Which lines mention "female"? Show each one from the listing.

Given information:

■ ■ ■

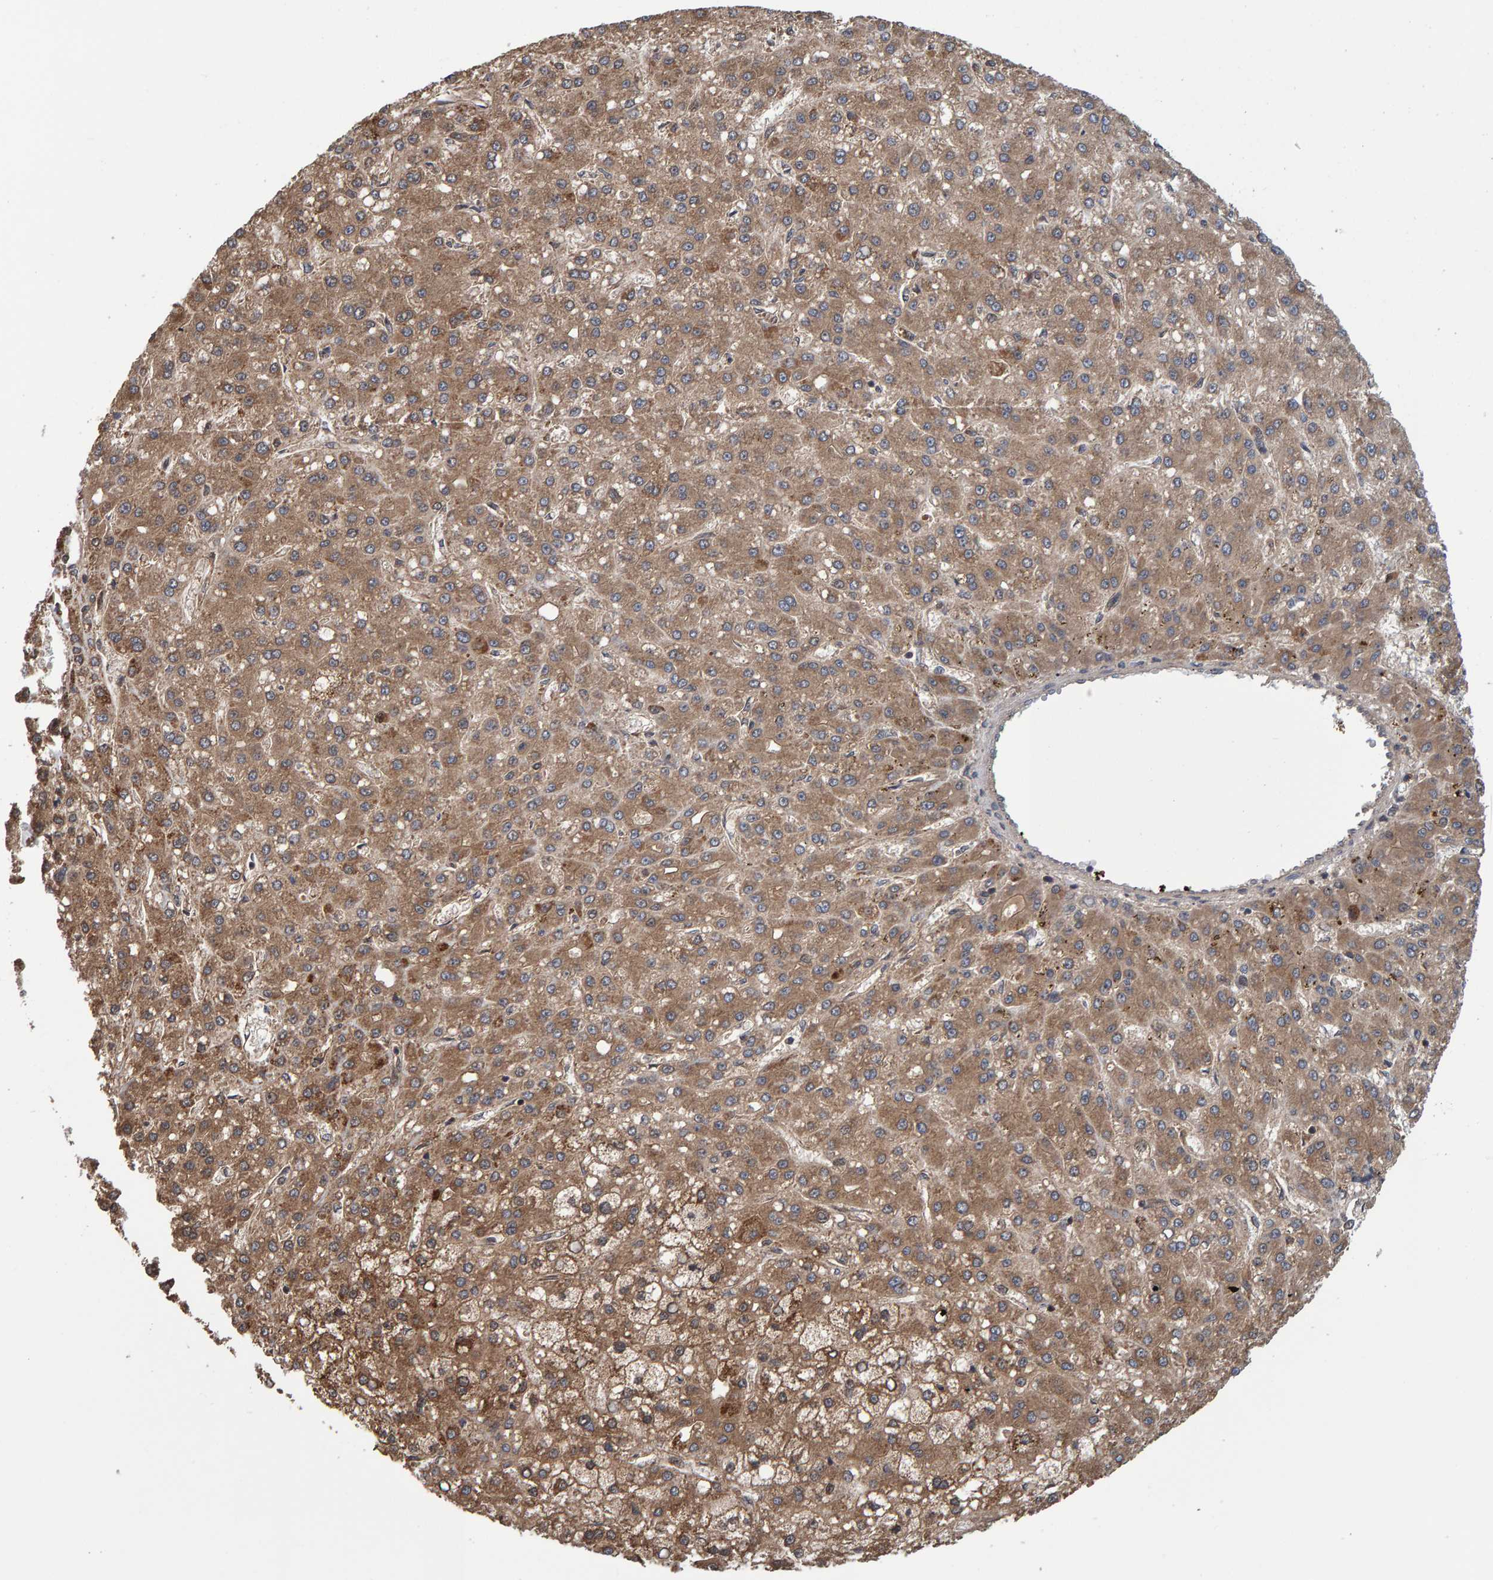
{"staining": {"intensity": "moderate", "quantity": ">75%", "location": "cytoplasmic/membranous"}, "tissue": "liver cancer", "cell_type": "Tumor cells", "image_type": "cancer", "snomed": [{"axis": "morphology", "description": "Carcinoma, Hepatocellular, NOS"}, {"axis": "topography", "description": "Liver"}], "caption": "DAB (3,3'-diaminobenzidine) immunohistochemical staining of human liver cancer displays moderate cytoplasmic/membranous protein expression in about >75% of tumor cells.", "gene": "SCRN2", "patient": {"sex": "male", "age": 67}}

■ ■ ■

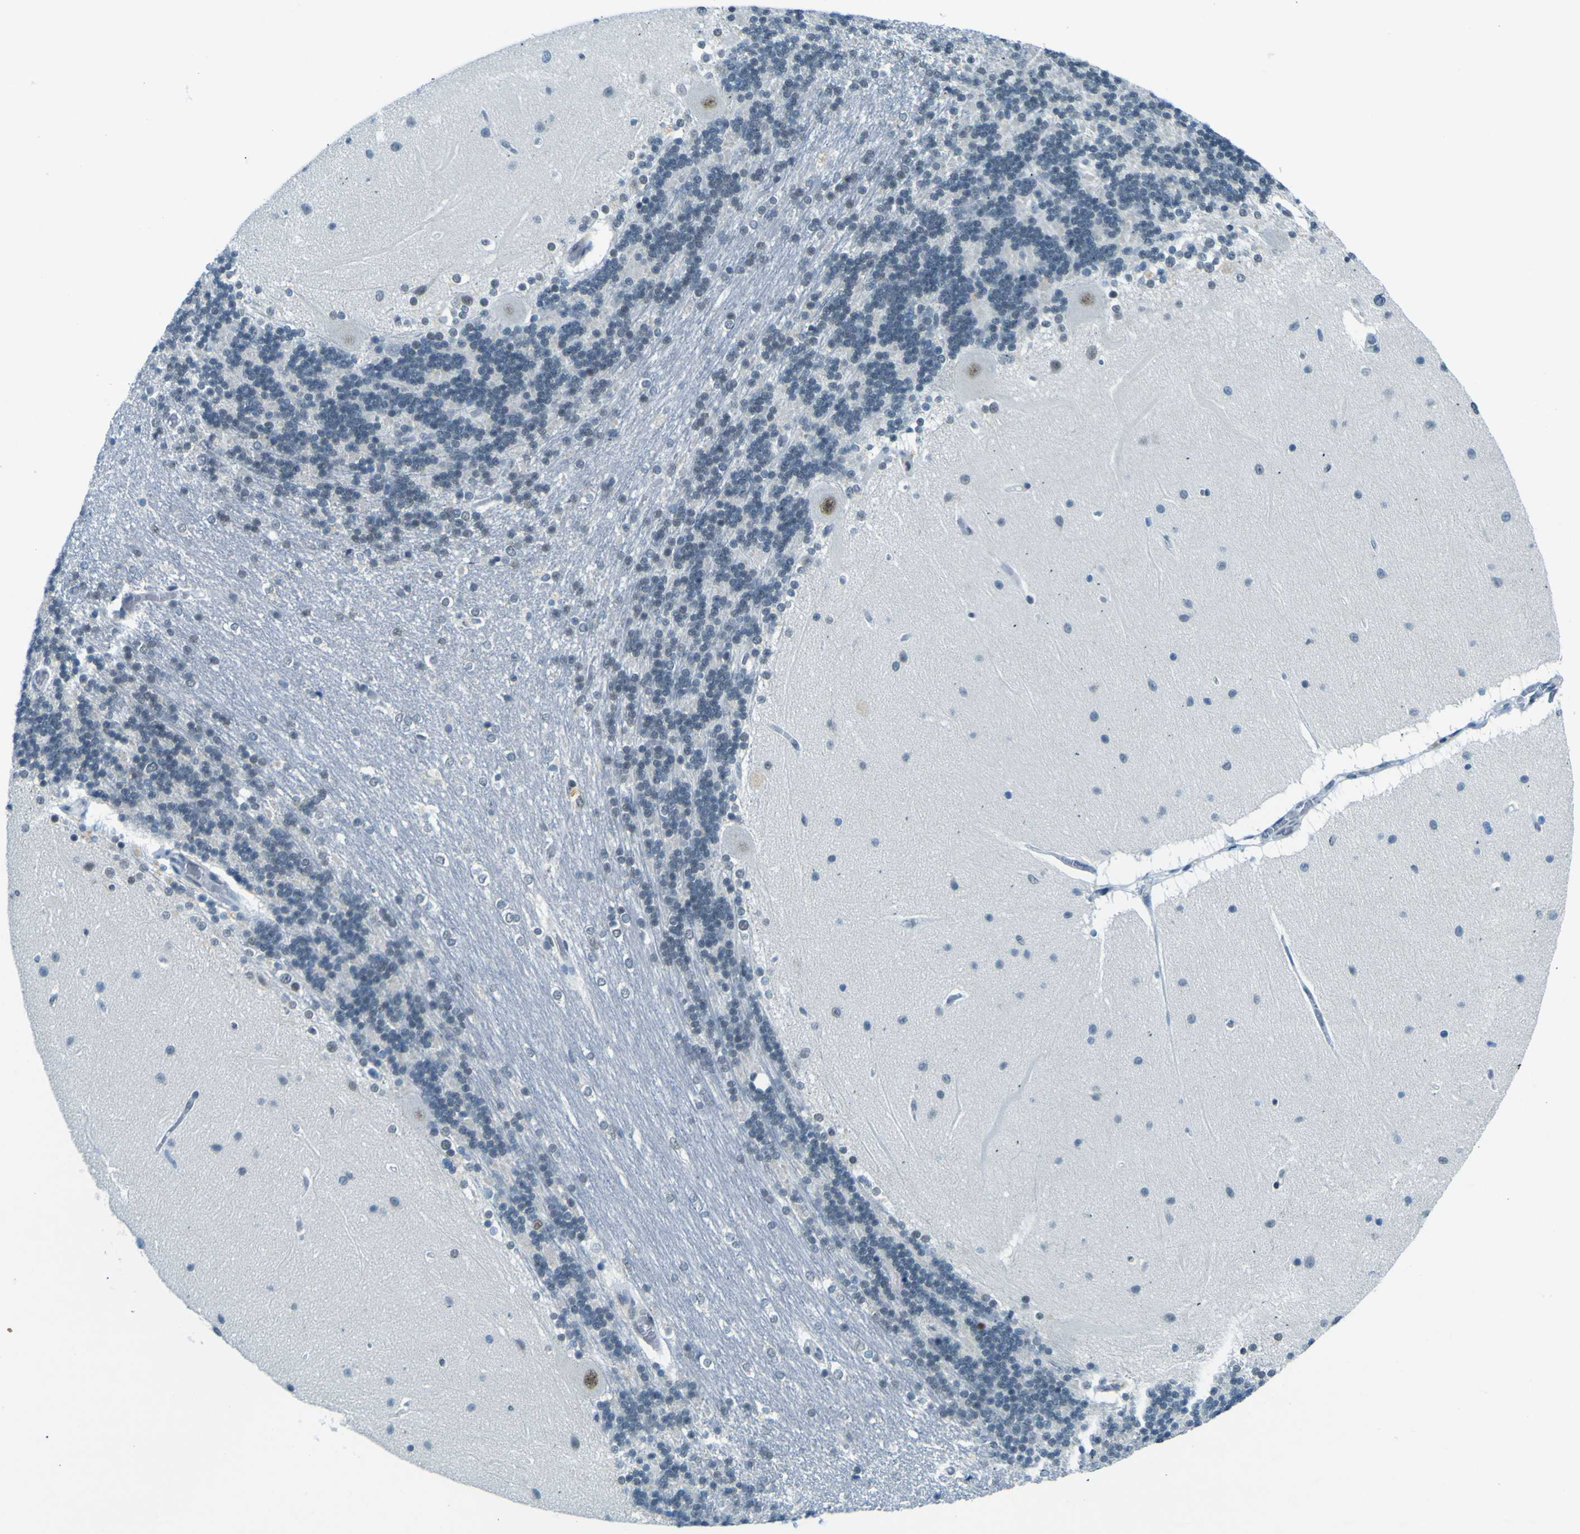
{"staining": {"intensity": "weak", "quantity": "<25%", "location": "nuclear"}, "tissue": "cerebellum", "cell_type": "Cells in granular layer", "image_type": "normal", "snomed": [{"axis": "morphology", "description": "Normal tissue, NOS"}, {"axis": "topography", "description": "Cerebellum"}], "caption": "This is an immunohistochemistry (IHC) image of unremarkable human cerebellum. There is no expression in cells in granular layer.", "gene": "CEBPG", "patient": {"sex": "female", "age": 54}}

■ ■ ■

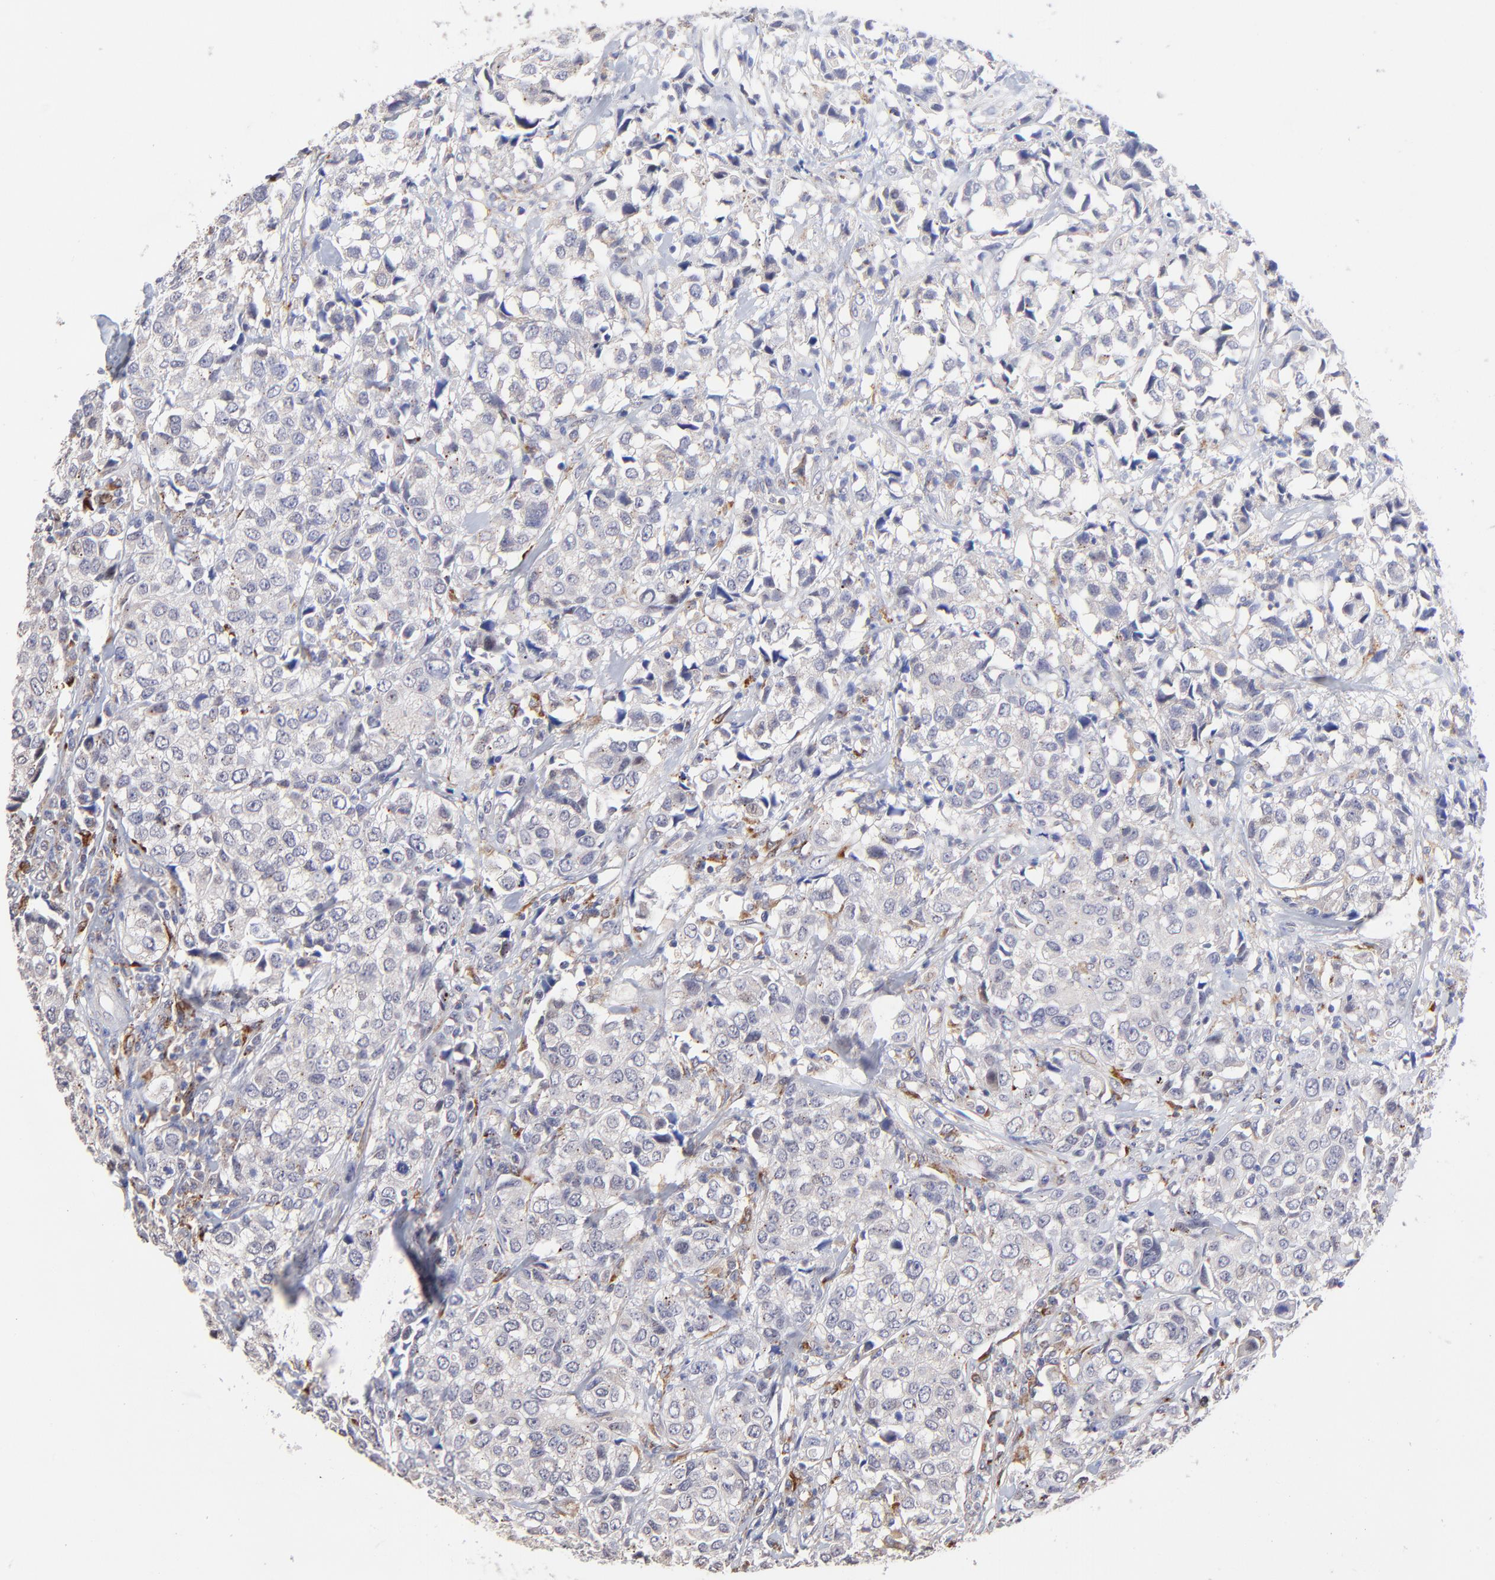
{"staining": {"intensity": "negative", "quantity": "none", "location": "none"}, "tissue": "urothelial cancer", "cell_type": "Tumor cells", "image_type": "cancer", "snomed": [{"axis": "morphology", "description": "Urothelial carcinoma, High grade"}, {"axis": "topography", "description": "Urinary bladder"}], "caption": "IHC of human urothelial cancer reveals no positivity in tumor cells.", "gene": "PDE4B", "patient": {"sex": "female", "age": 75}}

■ ■ ■

Task output:
{"staining": {"intensity": "weak", "quantity": "<25%", "location": "nuclear"}, "tissue": "cerebellum", "cell_type": "Cells in granular layer", "image_type": "normal", "snomed": [{"axis": "morphology", "description": "Normal tissue, NOS"}, {"axis": "topography", "description": "Cerebellum"}], "caption": "This is an immunohistochemistry (IHC) image of unremarkable human cerebellum. There is no expression in cells in granular layer.", "gene": "CEBPG", "patient": {"sex": "female", "age": 54}}
{"staining": {"intensity": "negative", "quantity": "none", "location": "none"}, "tissue": "urothelial cancer", "cell_type": "Tumor cells", "image_type": "cancer", "snomed": [{"axis": "morphology", "description": "Urothelial carcinoma, High grade"}, {"axis": "topography", "description": "Urinary bladder"}], "caption": "IHC of human urothelial cancer reveals no positivity in tumor cells.", "gene": "PDE4B", "patient": {"sex": "female", "age": 75}}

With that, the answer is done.